USOIL (WTI), Possible Flat

Trader_3rd Updated   
BLACKBULL:WTI   West Texas Intermediate Crude Oil cash
Daily Technical Outlook for oil
This is gonna be a pattern study based on elliott wave theory,
So What Is Elliott Wave Theory?

The Elliott Wave Theory is a method of market analysis, based on the idea that the market forms the same types of patterns on a smaller timeframe (lesser degree) that it does on a longer timeframe (higher degree). These patterns provide clues as to what might happen next in the market. According to the theory, it does not depend on what timeframe you are analyzing; market movements follow the same types of patterns.

The theory was developed by Ralph Nelson Elliott in the 1930s and was popularized by Robert Prechter in the 1970s. It claims that crowd behavior produces patterns and trends we see in markets; wave pattern, as defined by Elliott, is the physical manifestation of mass psychology in our world. These patterns not only appear in markets but anywhere humans make decisions en masse. Examples might include housing prices, fashion trends or how many people choose to ride the subway each day.

The theory suggests that any major market move is a cyclical in nature, 5 cycles in the direction of the dominant trend and 3 against the trend.

The 5 waves are called Motive waves and the other 3 are Corrective.
1. Motive Waves:
Motive waves move in the direction of the main trend and consist of 5 waves that are labelled Wave 1, Wave 2, Wave 3, Wave 4 and Wave 5.

Wave 1, 2 and 3 move in the direction of the main direction whereas Wave 2 and 4 move in the opposite direction.

There are usually two types of Motive Waves- Impulse and Diagonal Waves.
2. Corrective Waves:
Waves that counter the main trend are known as corrective waves.

Corrective waves are more complex and time-consuming than motive waves.

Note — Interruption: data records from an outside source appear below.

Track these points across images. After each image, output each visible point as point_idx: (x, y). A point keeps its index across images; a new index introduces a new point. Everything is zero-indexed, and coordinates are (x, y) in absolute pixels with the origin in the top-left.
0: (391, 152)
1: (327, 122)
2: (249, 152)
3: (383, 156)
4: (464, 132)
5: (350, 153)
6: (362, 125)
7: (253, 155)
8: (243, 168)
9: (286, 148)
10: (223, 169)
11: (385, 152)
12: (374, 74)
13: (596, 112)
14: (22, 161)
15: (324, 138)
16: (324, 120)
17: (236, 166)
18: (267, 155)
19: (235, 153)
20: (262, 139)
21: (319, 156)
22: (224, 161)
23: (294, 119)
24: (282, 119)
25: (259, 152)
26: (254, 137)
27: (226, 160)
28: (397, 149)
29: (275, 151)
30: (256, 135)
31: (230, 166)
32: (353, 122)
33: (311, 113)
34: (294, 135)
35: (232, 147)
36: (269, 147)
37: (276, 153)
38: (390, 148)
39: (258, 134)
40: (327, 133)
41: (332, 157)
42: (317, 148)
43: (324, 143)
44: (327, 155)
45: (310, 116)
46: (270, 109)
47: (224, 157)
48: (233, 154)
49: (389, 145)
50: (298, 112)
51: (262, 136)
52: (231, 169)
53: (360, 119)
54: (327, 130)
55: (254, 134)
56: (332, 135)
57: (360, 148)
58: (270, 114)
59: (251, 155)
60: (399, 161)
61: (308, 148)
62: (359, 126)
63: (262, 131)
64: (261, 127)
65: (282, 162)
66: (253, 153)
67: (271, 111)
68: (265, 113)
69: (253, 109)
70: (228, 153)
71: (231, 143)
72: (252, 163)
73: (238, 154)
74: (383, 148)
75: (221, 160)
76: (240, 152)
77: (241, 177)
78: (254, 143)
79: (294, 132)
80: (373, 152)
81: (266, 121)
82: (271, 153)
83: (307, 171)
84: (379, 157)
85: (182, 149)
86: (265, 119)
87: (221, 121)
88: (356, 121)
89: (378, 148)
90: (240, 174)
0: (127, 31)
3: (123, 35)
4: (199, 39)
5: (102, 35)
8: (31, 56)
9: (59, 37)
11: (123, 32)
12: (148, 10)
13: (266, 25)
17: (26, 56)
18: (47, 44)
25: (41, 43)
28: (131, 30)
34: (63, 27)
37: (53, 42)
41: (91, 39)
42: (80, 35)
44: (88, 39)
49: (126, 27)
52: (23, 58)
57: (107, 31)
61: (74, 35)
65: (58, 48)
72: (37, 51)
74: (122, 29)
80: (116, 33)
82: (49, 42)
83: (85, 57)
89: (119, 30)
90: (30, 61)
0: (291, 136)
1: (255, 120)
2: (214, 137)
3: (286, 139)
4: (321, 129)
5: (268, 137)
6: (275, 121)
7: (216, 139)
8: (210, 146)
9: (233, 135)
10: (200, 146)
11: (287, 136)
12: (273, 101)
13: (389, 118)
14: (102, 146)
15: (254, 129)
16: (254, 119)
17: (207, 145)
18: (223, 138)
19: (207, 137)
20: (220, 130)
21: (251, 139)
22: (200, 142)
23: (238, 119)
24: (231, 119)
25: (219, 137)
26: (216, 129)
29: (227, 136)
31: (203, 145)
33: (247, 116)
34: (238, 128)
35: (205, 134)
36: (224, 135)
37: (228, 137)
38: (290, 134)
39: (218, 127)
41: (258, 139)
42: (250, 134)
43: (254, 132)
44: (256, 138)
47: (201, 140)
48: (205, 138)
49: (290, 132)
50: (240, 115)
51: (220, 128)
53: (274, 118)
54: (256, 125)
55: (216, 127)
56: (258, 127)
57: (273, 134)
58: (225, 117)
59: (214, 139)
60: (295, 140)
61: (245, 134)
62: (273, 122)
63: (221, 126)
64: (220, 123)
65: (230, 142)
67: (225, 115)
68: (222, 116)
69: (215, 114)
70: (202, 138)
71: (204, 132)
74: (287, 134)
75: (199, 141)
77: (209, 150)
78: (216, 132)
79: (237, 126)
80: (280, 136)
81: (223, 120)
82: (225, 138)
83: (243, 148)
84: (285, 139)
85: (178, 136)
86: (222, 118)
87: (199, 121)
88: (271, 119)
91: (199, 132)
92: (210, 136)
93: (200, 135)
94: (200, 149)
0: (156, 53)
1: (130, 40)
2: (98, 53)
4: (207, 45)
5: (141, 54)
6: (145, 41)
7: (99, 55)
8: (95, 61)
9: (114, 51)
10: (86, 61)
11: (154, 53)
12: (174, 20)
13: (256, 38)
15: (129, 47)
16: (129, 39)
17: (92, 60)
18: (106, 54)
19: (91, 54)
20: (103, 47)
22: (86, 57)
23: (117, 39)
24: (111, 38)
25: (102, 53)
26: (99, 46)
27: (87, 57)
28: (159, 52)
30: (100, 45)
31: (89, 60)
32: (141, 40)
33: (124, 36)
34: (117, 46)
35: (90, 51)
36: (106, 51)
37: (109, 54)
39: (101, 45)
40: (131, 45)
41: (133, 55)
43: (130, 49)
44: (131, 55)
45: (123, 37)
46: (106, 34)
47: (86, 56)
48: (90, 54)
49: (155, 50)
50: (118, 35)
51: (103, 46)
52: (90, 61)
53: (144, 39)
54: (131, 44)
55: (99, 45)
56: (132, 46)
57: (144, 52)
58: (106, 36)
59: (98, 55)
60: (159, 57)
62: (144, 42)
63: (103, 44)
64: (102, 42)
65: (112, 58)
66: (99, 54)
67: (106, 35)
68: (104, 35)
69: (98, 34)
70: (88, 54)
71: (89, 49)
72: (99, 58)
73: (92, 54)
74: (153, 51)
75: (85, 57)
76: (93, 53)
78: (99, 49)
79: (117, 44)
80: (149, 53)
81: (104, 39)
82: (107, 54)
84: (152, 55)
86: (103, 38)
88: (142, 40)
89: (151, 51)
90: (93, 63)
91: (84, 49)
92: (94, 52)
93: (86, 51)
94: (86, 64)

Correction patterns are made up of three waves and are labelled as A, B and C.

The three main types of corrective waves are Zig-Zag, Triangle Waves and Flats.

Today we have a possible flat on the chart above ,
First what is a flat ?

The flat is another three-wave correction in which the sub-waves are formed in a (3–3–5) structure which is labelled as an A-B-C structure.

In the flat structure, both Waves A and B are corrective and Wave C is motive having 5 sub-waves.
There are essentially 3 types of flat corrections: regular, expanded and running. However, the most common type is the expanded, while running is rare.

This pattern is known as the flat as it moves sideways.
And i think we have running flat on the chart above as you can see,

Running Flat Rules :
In a running flat, wave B stops beyond the start of wave A.
And wave C falls short of stopping near the end of wave A.

The difference between an expanded flat and a running flat is wave C terminates beyond the end of wave A.

After an impulse pattern, the market begins its correction in wave A. it then reverses and begins wave B. Finally, the market corrects one last time in wave C to the Wave A end or near. Then the market breaks into the next impulsive wave.